In particular, shy students of sex should be grateful for the astoundingly immense media bounty of our digital age, in that it permits them to enjoy social-psycholgical disinhibition on account of the one-way nature of the communication. Such is not a luxury the students of my imaginary friend Miss Harper (better known as Karen Taylor) can expect in situations of the type depicted in the video here.

P.S. Aside: Surely the BBC should seek out additional overseas revenue streams by engaging the many opportunities for global sales through Internet-transmitted  video-on-demand, e.g. Netflix, Google/Youtube, Amazon et alia. It happens that a for-profit cable-TV channel, Discovery, produced a program illustrating the results of the Indiana University study described above, as episode 4 of its second season of the series Curiosity. Internet users can view this program at once for under US$2, via the link on the page here. At such a modest price, few able interested parties will consider seeking out a pirated copy instead. NLH, might you give the BBC or your MP a word or two of encouragement regarding my sugestion?

New English-sub NRK sex-ed videos on YouTube for those 8-12 y.o.

Ron The Logician's picture
Sat, 09/19/2015 - 20:04

A few years ago Betty and Carlin were featured in an episode of the Trekant ("Threesome") television series, produced by Norway's forward-looking public broadcaster, NRK. I am pleased to bring to your attention some new NRK programming which provides a bit of video-based sex education to youngsters.

NRK's existing Newton series delivers science programming targeted to those within the age range 8-12. It recently completed a set of programs on puberty (titled Pubertet in Norwegian) which it also makes available via Youtube - with optional English subtitles for the benefit of non-Norwegian viewers. The episodes are narrated in an age-appropriate manner by a physician cleverly "disguised" as a young mom, the sort of person the youngsters in the audience are accustomed to trusting. Each of the eight episodes run only 5 to 7 minutes each, which should not challenge the attention span of its target audience members.

Not content merely to deal frankly with the anatomical and physiological changes which puberty brings about in the lone individual, the series climaxes in an episode which explains puberty's reproductive teleology by explicitly demonstrating coitus using inanimate (but realistic) three-dimensional models.

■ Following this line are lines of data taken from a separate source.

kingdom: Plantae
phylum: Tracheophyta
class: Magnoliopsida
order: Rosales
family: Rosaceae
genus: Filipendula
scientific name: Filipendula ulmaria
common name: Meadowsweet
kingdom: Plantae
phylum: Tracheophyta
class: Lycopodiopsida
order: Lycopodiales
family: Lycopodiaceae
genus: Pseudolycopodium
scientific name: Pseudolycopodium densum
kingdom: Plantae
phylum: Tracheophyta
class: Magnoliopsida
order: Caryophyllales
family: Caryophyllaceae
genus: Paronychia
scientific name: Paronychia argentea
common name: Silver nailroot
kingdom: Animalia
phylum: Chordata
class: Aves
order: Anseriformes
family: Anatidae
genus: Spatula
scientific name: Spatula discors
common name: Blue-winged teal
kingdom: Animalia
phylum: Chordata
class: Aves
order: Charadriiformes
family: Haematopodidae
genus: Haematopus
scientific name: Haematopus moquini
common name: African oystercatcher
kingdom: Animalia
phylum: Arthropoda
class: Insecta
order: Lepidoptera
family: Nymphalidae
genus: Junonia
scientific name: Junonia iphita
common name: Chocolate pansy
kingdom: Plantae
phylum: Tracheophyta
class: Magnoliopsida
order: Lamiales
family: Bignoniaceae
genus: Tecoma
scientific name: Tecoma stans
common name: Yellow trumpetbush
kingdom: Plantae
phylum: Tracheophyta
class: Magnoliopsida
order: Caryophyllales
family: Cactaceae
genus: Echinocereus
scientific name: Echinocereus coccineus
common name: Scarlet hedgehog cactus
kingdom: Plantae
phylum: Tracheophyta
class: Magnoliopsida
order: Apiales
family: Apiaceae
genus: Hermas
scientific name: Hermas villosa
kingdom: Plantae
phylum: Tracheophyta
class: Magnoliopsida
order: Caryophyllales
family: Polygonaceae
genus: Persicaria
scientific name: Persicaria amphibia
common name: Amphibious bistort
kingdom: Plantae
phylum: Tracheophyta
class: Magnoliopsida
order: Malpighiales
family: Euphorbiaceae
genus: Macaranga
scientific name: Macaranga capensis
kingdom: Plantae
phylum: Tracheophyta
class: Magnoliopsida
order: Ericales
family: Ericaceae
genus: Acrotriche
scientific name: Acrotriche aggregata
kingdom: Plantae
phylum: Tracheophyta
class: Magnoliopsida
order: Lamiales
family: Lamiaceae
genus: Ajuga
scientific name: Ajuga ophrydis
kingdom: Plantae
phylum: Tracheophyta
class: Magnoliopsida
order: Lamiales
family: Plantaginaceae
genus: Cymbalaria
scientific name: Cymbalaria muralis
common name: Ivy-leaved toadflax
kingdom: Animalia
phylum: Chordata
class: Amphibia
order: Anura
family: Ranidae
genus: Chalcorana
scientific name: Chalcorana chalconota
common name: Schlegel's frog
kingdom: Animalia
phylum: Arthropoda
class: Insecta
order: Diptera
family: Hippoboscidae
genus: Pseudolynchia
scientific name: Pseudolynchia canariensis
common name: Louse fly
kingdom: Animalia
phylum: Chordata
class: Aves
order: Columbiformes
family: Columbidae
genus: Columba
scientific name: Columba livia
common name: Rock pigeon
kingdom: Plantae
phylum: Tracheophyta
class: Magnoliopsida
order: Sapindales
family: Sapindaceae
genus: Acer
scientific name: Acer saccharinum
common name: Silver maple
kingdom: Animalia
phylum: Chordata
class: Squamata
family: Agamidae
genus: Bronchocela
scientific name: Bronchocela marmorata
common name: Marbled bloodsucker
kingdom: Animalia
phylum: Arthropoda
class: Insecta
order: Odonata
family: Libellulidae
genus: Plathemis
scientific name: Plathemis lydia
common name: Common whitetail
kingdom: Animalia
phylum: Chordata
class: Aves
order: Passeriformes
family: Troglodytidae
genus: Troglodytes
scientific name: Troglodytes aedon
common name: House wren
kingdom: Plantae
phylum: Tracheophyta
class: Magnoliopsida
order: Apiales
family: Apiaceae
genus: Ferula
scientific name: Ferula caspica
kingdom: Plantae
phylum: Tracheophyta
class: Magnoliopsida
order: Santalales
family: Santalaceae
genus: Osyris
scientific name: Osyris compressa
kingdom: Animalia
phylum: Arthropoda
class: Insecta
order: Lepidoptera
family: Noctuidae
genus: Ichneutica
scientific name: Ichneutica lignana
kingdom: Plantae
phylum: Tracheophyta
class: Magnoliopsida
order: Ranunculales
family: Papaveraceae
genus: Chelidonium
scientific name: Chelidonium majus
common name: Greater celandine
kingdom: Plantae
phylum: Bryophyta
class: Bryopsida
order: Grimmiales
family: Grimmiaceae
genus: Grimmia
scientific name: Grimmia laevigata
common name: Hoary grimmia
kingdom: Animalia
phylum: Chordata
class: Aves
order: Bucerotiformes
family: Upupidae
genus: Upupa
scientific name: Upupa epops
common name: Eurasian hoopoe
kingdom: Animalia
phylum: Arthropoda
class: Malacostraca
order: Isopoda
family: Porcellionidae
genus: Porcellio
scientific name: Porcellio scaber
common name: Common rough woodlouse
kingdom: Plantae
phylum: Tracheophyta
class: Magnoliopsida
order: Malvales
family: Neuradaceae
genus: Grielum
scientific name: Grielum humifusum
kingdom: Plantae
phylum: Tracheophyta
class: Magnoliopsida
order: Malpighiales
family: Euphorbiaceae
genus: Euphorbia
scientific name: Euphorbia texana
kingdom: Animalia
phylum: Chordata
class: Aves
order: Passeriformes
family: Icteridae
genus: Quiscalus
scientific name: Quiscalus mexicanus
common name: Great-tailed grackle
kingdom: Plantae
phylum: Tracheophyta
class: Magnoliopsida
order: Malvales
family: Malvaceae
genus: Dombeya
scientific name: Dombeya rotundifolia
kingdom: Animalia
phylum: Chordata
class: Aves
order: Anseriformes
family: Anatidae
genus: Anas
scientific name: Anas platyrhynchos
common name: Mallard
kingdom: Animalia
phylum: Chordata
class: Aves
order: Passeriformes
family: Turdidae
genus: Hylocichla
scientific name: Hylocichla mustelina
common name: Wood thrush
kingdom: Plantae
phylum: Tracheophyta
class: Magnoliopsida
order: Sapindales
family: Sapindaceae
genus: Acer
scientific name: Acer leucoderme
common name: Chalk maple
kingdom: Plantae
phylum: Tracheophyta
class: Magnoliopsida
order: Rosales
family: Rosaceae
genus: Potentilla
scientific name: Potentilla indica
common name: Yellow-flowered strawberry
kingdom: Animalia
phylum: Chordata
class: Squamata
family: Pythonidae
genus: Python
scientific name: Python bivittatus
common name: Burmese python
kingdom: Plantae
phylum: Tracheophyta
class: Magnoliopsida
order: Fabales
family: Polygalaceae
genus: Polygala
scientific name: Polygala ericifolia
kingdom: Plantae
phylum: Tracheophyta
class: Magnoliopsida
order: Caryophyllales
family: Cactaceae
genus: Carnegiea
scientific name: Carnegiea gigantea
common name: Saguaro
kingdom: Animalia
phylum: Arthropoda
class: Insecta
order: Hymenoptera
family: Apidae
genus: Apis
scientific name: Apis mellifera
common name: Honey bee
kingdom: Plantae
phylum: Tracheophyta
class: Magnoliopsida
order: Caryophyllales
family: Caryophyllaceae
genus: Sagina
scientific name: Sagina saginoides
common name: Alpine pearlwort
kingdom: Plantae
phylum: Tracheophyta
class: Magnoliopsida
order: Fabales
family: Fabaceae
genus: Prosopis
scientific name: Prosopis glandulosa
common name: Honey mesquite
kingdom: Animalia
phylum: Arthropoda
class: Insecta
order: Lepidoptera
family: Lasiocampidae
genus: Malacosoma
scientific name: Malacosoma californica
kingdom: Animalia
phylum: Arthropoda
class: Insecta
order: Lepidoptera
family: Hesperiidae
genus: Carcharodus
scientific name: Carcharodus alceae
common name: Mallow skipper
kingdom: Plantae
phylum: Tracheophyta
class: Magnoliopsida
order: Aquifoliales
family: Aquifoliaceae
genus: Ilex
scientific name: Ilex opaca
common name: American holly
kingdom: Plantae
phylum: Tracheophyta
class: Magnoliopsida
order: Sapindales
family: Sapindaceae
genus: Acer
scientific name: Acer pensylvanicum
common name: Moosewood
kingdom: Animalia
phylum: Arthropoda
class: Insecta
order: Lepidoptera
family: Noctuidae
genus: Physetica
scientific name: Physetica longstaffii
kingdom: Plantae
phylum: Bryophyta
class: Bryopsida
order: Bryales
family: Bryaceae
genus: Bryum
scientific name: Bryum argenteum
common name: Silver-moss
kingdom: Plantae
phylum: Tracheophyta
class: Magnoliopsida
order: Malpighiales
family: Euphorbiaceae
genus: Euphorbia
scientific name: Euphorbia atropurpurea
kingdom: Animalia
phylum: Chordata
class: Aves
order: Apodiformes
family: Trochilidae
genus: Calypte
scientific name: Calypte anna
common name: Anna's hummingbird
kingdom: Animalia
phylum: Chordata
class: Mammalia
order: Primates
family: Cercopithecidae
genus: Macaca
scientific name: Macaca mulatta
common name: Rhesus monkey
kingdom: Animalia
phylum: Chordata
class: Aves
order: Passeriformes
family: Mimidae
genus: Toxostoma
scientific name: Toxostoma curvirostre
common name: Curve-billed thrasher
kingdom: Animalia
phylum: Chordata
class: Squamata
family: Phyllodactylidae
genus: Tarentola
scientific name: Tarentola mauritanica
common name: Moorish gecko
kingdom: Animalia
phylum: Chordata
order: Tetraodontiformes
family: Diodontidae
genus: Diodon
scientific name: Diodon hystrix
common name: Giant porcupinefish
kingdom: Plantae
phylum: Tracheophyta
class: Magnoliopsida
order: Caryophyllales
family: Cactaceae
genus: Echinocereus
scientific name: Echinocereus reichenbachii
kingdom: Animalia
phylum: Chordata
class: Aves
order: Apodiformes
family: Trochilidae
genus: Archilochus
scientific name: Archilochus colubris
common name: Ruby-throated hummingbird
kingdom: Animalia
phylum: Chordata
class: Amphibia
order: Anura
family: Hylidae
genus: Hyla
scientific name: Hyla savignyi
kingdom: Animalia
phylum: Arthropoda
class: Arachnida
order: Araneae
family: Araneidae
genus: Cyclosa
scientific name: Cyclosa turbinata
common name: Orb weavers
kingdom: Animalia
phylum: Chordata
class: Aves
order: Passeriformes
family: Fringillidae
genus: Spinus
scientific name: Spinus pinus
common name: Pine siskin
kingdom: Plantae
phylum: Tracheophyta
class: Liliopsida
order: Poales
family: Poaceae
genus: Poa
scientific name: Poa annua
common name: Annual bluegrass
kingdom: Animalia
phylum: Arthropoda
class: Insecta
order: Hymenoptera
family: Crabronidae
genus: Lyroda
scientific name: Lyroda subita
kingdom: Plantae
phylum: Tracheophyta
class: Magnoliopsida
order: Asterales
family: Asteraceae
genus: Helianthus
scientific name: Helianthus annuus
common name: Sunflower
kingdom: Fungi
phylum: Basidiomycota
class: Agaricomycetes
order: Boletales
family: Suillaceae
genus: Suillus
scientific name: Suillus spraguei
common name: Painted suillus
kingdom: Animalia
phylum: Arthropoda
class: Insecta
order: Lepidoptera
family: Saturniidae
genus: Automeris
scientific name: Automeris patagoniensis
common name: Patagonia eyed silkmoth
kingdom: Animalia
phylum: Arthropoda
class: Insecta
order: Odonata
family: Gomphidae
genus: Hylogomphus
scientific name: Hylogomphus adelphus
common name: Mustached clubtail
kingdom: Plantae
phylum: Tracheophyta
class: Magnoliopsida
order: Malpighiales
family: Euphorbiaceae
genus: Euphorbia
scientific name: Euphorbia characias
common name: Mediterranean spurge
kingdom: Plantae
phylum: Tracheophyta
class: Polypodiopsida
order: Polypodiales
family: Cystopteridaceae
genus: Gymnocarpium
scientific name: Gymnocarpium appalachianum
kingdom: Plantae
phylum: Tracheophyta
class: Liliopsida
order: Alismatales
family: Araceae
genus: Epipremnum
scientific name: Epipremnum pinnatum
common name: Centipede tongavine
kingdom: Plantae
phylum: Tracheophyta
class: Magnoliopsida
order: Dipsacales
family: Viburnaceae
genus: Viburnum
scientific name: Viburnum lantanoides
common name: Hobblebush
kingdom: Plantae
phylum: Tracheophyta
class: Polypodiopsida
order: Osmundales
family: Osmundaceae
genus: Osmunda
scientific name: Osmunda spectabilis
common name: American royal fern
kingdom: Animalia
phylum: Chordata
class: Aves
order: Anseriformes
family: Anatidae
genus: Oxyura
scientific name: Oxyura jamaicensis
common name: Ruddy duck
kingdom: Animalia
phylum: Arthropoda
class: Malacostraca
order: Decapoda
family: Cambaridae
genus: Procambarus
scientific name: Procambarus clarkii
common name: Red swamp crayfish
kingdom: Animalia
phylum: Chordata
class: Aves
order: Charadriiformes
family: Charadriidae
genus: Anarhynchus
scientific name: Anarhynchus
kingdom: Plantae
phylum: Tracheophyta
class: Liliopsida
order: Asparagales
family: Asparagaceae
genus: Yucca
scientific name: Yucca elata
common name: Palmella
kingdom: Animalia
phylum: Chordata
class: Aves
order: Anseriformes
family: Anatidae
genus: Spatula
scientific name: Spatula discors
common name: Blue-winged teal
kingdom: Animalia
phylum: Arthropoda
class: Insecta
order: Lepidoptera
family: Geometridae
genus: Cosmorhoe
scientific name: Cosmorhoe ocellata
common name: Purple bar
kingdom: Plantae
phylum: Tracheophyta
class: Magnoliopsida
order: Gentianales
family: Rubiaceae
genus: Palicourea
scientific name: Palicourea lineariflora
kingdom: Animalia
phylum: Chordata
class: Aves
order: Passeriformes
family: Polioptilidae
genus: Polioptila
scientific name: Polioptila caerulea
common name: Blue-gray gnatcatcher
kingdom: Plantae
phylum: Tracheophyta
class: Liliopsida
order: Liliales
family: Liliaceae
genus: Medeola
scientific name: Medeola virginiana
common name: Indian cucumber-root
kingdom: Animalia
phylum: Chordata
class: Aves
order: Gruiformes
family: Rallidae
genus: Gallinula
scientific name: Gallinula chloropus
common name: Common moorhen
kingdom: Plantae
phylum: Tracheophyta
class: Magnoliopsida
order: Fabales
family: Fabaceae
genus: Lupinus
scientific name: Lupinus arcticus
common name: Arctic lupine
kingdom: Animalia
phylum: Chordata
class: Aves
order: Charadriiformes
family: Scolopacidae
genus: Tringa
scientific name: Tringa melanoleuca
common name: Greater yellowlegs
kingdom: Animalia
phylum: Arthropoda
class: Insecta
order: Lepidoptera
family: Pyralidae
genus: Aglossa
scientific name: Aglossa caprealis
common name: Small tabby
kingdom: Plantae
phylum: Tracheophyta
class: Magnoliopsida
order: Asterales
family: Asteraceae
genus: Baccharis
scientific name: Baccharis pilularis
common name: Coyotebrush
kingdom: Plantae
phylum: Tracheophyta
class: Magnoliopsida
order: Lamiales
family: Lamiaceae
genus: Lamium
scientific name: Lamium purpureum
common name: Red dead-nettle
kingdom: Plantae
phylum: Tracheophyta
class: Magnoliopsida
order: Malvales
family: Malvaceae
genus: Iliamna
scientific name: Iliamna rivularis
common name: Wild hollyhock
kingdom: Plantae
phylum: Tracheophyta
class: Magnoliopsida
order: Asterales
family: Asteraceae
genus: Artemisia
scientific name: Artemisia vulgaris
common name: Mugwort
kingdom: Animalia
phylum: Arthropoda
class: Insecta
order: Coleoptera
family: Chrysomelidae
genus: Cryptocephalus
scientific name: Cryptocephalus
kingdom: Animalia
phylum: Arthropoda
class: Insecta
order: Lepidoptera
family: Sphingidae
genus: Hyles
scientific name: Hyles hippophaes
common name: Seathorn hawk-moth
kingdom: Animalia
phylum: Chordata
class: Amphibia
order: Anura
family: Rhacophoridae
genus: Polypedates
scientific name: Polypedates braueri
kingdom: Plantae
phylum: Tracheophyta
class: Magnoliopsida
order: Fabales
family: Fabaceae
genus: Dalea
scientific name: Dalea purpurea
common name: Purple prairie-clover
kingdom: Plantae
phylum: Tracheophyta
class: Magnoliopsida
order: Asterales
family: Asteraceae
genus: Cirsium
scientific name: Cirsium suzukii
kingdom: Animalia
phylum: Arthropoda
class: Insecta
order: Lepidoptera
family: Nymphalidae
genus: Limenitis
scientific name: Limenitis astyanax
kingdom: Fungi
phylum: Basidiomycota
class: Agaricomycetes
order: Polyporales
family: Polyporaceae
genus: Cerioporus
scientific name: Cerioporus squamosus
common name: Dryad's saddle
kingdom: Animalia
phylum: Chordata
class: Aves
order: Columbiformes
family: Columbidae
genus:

While it doesn't shatter as many traditional cultural taboos as the aformentioned Belgian program for 11-year-olds (which e.g. uses living human beings to demonstrate masturbation and coitus), this new NRK programming is among the most explicit ever developed for youngsters, and is surely the most frank legitimately made available to the worldwide public today without charge, by exploiting hosting on Youtube. Betty will be pleased to learn the need to stimulate the clitoris to make partner sex enjoyable for the woman is not neglected!

Ironically, to comply with YouTube's offical "community policy," the videos are technically shielded behind a user account sign-in (which does not verify the real human identity of the account holder in any event) and thereby allows naive, blue-nosed parties to be placated with the notion that "wee innocents" are protected from what their eyes should never see! (Aside: the usually effective trick to obviate the need to sign in, of transforming the Web page addresses involved with the simple replacement of "watch?v=" by "v/", does not work.)

Find the relevant YouTube playlist here.

For those who don't want to establish, and sign in with, a YouTube account to see the videos, as I write, they are also directly available at NRK's own web site here - although, obviously, without English subtitles. The other advisory caution in using this link is the experience I've had with the videos of the aforementioned NRK program Trekant ("Threesome") - many of whose episodes became inaccessible some time after they had been broadcast.)